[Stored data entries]
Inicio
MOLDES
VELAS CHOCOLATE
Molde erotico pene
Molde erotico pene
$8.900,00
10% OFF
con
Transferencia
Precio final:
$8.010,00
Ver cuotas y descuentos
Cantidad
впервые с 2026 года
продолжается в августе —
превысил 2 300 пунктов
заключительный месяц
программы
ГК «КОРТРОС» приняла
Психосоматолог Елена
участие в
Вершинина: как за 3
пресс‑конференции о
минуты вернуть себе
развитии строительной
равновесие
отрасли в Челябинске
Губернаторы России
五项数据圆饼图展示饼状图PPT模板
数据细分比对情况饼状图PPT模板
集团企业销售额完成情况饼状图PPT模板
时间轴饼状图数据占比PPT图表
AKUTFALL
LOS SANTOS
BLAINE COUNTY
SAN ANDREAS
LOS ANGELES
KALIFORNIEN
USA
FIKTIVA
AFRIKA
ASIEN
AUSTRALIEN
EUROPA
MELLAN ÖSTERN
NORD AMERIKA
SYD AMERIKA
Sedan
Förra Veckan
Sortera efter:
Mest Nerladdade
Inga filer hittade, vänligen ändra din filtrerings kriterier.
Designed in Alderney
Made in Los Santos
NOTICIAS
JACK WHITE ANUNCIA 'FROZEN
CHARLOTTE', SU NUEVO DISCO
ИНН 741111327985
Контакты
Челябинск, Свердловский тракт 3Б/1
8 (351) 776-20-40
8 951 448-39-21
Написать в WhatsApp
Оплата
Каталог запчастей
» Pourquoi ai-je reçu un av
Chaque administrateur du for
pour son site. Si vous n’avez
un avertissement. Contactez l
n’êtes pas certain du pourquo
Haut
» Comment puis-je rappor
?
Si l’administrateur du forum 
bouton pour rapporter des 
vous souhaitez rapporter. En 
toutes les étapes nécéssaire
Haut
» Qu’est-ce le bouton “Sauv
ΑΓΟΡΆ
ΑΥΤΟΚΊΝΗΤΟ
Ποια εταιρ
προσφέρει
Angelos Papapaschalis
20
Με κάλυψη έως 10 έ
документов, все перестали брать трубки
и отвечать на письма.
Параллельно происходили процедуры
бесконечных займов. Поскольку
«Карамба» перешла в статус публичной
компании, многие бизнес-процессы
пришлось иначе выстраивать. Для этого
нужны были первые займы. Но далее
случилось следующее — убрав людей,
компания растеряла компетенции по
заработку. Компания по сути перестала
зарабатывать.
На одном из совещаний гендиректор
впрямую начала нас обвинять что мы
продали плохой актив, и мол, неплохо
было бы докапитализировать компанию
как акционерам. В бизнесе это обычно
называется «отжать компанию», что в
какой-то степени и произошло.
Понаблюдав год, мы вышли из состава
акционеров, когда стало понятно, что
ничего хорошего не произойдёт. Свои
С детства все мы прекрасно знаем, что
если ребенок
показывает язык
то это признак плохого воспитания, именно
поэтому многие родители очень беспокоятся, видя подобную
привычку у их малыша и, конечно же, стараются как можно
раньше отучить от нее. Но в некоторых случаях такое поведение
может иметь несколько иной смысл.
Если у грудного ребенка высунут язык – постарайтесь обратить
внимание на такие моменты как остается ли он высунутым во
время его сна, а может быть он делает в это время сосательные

**AIM OF THE EXERCISE:** Repeat the entries above exactly, leaving nothing out.

**SOLVED PROBLEM:**
Inicio
MOLDES
VELAS CHOCOLATE
Molde erotico pene
Molde erotico pene
$8.900,00
10% OFF
con
Transferencia
Precio final:
$8.010,00
Ver cuotas y descuentos
Cantidad
впервые с 2026 года
продолжается в августе —
превысил 2 300 пунктов
заключительный месяц
программы
ГК «КОРТРОС» приняла
Психосоматолог Елена
участие в
Вершинина: как за 3
пресс‑конференции о
минуты вернуть себе
развитии строительной
равновесие
отрасли в Челябинске
Губернаторы России
五项数据圆饼图展示饼状图PPT模板
数据细分比对情况饼状图PPT模板
集团企业销售额完成情况饼状图PPT模板
时间轴饼状图数据占比PPT图表
AKUTFALL
LOS SANTOS
BLAINE COUNTY
SAN ANDREAS
LOS ANGELES
KALIFORNIEN
USA
FIKTIVA
AFRIKA
ASIEN
AUSTRALIEN
EUROPA
MELLAN ÖSTERN
NORD AMERIKA
SYD AMERIKA
Sedan
Förra Veckan
Sortera efter:
Mest Nerladdade
Inga filer hittade, vänligen ändra din filtrerings kriterier.
Designed in Alderney
Made in Los Santos
NOTICIAS
JACK WHITE ANUNCIA 'FROZEN
CHARLOTTE', SU NUEVO DISCO
ИНН 741111327985
Контакты
Челябинск, Свердловский тракт 3Б/1
8 (351) 776-20-40
8 951 448-39-21
Написать в WhatsApp
Оплата
Каталог запчастей
» Pourquoi ai-je reçu un av
Chaque administrateur du for
pour son site. Si vous n’avez
un avertissement. Contactez l
n’êtes pas certain du pourquo
Haut
» Comment puis-je rappor
?
Si l’administrateur du forum 
bouton pour rapporter des 
vous souhaitez rapporter. En 
toutes les étapes nécéssaire
Haut
» Qu’est-ce le bouton “Sauv
ΑΓΟΡΆ
ΑΥΤΟΚΊΝΗΤΟ
Ποια εταιρ
προσφέρει
Angelos Papapaschalis
20
Με κάλυψη έως 10 έ
документов, все перестали брать трубки
и отвечать на письма.
Параллельно происходили процедуры
бесконечных займов. Поскольку
«Карамба» перешла в статус публичной
компании, многие бизнес-процессы
пришлось иначе выстраивать. Для этого
нужны были первые займы. Но далее
случилось следующее — убрав людей,
компания растеряла компетенции по
заработку. Компания по сути перестала
зарабатывать.
На одном из совещаний гендиректор
впрямую начала нас обвинять что мы
продали плохой актив, и мол, неплохо
было бы докапитализировать компанию
как акционерам. В бизнесе это обычно
называется «отжать компанию», что в
какой-то степени и произошло.
Понаблюдав год, мы вышли из состава
акционеров, когда стало понятно, что
ничего хорошего не произойдёт. Свои
С детства все мы прекрасно знаем, что
если ребенок
показывает язык
то это признак плохого воспитания, именно
поэтому многие родители очень беспокоятся, видя подобную
привычку у их малыша и, конечно же, стараются как можно
раньше отучить от нее. Но в некоторых случаях такое поведение
может иметь несколько иной смысл.
Если у грудного ребенка высунут язык – постарайтесь обратить
внимание на такие моменты как остается ли он высунутым во
время его сна, а может быть он делает в это время сосательные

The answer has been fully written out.